ABOUT THIS EXERCISE = The answer must be every line from the entries below that contains "Left".

STORED DATA =
=-=-=

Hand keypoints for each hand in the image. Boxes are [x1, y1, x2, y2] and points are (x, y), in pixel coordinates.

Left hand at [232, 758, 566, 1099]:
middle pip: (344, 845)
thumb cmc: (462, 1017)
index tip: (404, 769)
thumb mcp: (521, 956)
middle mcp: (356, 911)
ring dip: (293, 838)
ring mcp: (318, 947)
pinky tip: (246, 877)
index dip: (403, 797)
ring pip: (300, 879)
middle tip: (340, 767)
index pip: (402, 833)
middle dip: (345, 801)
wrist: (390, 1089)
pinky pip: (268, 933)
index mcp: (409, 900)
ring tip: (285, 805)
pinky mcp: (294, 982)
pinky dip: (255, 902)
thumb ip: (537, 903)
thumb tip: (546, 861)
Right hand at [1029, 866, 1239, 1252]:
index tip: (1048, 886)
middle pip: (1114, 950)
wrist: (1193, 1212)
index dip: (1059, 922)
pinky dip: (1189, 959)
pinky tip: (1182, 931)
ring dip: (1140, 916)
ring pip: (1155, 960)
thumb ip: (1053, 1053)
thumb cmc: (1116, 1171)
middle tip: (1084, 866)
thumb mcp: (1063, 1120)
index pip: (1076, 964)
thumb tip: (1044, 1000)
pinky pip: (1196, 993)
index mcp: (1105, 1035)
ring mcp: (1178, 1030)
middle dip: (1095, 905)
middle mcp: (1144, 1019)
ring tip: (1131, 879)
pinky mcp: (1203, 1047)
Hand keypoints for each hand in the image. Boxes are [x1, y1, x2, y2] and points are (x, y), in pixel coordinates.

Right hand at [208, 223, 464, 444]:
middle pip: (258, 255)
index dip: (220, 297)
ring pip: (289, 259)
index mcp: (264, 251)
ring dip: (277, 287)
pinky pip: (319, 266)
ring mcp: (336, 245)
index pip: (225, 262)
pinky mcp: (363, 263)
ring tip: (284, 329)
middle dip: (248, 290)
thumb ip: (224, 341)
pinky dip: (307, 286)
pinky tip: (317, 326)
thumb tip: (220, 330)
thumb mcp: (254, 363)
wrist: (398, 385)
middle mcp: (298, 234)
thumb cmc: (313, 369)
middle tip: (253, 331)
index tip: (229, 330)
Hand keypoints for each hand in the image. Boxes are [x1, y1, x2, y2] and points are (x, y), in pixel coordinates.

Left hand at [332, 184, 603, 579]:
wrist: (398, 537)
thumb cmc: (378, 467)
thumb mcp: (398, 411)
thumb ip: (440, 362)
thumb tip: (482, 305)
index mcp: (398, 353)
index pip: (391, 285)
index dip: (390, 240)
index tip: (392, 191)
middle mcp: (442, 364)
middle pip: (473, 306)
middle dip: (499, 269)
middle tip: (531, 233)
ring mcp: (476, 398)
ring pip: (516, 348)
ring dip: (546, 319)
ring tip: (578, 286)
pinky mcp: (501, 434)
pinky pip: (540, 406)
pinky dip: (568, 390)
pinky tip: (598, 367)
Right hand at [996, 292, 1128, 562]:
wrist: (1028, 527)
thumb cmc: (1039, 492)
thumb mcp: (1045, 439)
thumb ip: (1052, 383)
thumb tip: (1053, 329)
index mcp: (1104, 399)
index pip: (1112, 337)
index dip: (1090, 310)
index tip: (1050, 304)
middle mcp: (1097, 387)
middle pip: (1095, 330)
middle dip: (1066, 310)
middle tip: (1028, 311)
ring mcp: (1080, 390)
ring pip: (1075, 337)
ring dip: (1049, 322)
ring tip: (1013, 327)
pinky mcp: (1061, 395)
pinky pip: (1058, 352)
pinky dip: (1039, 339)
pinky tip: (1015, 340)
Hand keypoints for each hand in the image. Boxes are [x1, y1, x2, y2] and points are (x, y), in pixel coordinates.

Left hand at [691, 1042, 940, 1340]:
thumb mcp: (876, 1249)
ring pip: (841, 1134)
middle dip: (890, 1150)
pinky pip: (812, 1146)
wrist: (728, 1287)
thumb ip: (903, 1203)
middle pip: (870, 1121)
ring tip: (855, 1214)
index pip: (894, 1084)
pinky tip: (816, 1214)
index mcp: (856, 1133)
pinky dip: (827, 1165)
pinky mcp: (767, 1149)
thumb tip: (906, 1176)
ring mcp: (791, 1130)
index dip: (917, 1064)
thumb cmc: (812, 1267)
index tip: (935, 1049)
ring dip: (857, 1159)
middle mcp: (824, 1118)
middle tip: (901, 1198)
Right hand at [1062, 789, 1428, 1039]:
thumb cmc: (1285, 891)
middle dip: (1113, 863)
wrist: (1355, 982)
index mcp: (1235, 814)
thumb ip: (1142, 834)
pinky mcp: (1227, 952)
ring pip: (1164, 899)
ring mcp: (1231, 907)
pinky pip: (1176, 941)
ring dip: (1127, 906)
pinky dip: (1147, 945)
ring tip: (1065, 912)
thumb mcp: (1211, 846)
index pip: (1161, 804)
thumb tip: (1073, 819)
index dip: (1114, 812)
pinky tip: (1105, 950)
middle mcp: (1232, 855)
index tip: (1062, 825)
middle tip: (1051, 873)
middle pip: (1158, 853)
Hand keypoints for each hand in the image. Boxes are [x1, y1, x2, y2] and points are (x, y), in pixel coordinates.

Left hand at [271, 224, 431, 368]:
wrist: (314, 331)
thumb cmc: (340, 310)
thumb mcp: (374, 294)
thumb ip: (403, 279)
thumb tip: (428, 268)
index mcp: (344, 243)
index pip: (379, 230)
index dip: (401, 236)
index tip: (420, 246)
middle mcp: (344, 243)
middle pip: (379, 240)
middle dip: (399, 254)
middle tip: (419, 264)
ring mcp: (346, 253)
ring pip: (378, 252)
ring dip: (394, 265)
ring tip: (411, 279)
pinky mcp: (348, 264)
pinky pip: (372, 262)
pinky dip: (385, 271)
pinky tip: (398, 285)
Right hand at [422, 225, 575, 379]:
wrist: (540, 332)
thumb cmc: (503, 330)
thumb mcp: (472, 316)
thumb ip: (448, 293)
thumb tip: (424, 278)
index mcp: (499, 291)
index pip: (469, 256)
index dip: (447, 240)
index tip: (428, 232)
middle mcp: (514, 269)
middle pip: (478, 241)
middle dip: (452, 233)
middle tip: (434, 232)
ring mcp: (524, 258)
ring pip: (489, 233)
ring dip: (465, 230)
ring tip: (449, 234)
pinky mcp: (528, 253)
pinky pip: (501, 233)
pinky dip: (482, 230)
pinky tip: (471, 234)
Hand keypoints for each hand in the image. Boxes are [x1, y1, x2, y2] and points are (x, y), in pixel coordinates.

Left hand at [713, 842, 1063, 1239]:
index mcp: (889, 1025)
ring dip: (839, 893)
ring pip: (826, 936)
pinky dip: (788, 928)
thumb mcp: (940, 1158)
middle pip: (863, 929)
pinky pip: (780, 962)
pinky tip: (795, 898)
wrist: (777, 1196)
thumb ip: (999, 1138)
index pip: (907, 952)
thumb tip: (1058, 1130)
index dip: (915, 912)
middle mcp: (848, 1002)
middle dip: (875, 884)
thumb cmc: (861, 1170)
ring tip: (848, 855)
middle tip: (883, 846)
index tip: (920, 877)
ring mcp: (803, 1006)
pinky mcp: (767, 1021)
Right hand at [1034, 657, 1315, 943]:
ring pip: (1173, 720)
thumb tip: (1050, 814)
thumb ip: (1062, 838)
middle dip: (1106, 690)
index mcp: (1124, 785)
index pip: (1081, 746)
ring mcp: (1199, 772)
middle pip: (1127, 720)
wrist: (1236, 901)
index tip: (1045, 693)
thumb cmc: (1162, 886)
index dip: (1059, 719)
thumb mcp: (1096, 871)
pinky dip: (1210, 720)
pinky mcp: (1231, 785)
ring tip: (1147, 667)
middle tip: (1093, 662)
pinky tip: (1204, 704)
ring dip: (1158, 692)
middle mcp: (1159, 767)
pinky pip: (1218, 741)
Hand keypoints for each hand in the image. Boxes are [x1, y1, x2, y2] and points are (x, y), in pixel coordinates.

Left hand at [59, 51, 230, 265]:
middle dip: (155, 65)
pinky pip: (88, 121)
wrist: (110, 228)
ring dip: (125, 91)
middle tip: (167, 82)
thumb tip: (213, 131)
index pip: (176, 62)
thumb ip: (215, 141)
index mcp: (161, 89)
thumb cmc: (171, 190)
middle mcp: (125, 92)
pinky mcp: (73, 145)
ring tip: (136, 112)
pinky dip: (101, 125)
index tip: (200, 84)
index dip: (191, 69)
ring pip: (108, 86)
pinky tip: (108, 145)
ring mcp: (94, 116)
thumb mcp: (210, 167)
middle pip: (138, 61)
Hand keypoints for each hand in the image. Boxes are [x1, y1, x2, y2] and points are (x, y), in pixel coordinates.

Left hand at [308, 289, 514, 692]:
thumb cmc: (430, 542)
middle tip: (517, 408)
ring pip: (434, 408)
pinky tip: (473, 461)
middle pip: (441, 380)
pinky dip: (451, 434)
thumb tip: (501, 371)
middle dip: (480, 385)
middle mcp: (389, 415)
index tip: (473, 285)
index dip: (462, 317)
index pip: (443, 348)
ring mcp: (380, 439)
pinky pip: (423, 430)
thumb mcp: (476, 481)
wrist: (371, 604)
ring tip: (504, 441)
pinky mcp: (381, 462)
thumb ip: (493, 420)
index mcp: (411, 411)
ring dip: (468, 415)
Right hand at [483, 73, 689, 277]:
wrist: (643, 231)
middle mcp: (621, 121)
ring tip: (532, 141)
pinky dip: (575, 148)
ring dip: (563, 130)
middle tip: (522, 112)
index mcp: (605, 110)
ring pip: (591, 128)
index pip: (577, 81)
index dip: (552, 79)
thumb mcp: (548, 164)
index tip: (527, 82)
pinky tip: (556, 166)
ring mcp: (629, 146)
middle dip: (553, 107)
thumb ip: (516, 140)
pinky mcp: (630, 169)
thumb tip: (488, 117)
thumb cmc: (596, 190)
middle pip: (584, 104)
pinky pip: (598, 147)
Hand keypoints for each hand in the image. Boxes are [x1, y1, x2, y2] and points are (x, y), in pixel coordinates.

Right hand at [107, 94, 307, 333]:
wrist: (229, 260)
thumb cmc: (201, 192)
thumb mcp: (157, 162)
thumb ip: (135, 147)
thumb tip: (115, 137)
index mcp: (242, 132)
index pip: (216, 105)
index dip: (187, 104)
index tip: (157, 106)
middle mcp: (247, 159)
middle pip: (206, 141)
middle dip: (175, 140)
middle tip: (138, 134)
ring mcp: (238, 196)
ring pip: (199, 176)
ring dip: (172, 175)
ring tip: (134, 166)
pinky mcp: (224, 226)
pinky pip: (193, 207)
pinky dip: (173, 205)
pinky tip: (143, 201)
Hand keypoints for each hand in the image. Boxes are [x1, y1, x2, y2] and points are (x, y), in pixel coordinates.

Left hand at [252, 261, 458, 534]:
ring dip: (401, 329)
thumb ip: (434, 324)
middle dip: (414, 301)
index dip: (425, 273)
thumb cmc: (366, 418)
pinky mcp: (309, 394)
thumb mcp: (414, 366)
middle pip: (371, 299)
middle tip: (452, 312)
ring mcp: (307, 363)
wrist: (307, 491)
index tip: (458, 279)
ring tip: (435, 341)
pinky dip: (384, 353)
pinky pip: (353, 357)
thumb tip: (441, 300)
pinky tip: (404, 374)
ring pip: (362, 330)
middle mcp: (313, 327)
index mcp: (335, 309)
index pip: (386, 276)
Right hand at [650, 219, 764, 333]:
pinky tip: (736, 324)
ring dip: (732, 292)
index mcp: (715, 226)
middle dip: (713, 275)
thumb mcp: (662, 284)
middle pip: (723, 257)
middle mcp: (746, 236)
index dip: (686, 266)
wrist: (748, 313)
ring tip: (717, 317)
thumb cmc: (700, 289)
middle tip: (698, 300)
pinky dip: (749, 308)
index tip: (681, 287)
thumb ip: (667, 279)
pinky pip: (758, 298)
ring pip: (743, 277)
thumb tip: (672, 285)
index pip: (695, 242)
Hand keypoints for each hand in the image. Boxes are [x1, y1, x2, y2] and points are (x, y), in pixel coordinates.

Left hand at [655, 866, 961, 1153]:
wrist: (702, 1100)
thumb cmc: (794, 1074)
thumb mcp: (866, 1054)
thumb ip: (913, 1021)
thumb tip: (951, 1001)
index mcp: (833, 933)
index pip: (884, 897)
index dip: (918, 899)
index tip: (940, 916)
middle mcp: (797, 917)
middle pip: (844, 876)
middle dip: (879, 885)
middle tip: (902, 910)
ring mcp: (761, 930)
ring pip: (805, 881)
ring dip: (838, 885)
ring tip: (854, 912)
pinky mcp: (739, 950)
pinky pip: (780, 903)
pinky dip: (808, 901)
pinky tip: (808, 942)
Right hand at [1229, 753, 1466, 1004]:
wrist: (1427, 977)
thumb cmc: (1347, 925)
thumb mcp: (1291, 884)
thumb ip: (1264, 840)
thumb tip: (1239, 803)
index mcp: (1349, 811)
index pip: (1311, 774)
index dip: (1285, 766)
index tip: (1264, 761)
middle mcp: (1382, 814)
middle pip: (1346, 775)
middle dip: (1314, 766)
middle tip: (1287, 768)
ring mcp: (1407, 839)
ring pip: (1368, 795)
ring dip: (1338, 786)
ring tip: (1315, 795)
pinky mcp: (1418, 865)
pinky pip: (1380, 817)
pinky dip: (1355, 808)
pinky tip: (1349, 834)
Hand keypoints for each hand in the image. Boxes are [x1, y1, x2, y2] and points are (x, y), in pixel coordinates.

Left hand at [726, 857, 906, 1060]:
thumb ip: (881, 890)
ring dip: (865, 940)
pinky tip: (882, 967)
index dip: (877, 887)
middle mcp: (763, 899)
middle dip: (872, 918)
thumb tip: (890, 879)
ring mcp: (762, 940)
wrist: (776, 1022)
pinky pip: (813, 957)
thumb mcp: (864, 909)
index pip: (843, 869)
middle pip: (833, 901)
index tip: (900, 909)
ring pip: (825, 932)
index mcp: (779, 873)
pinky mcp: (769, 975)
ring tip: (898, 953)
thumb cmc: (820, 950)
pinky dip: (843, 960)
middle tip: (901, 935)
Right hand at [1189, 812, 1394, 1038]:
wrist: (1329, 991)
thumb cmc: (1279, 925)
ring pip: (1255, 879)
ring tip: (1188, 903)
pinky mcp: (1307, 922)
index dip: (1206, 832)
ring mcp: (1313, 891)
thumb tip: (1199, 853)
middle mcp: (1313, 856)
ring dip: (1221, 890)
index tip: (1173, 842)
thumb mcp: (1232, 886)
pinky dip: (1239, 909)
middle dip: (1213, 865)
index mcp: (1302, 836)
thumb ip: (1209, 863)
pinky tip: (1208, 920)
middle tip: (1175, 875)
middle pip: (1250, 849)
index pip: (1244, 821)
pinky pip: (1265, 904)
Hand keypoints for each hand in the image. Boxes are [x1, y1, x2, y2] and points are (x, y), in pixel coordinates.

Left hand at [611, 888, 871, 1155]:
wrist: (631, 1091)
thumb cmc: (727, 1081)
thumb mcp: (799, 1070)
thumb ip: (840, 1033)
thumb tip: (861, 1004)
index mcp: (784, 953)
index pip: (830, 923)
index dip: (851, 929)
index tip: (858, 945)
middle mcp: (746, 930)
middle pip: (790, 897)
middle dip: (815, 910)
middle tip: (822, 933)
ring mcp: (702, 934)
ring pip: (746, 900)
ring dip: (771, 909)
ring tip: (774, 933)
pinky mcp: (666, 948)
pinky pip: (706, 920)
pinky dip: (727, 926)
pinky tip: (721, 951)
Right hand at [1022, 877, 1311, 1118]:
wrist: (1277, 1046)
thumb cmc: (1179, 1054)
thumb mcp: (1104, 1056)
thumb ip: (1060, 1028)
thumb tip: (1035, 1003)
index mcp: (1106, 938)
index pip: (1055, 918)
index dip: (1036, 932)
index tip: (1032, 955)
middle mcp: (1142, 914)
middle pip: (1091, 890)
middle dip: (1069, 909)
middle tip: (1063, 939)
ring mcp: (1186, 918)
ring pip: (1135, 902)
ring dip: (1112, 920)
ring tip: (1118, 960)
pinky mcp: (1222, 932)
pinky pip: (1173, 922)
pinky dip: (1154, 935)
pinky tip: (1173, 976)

=-=-=

ANSWER TO THE PROBLEM =
Left hand at [232, 758, 566, 1099]:
Left hand at [332, 184, 603, 579]:
Left hand at [691, 1042, 940, 1340]:
Left hand at [271, 224, 431, 368]:
Left hand at [713, 842, 1063, 1239]:
Left hand at [59, 51, 230, 265]:
Left hand at [308, 289, 514, 692]:
Left hand at [252, 261, 458, 534]:
Left hand at [655, 866, 961, 1153]:
Left hand at [726, 857, 906, 1060]:
Left hand at [611, 888, 871, 1155]:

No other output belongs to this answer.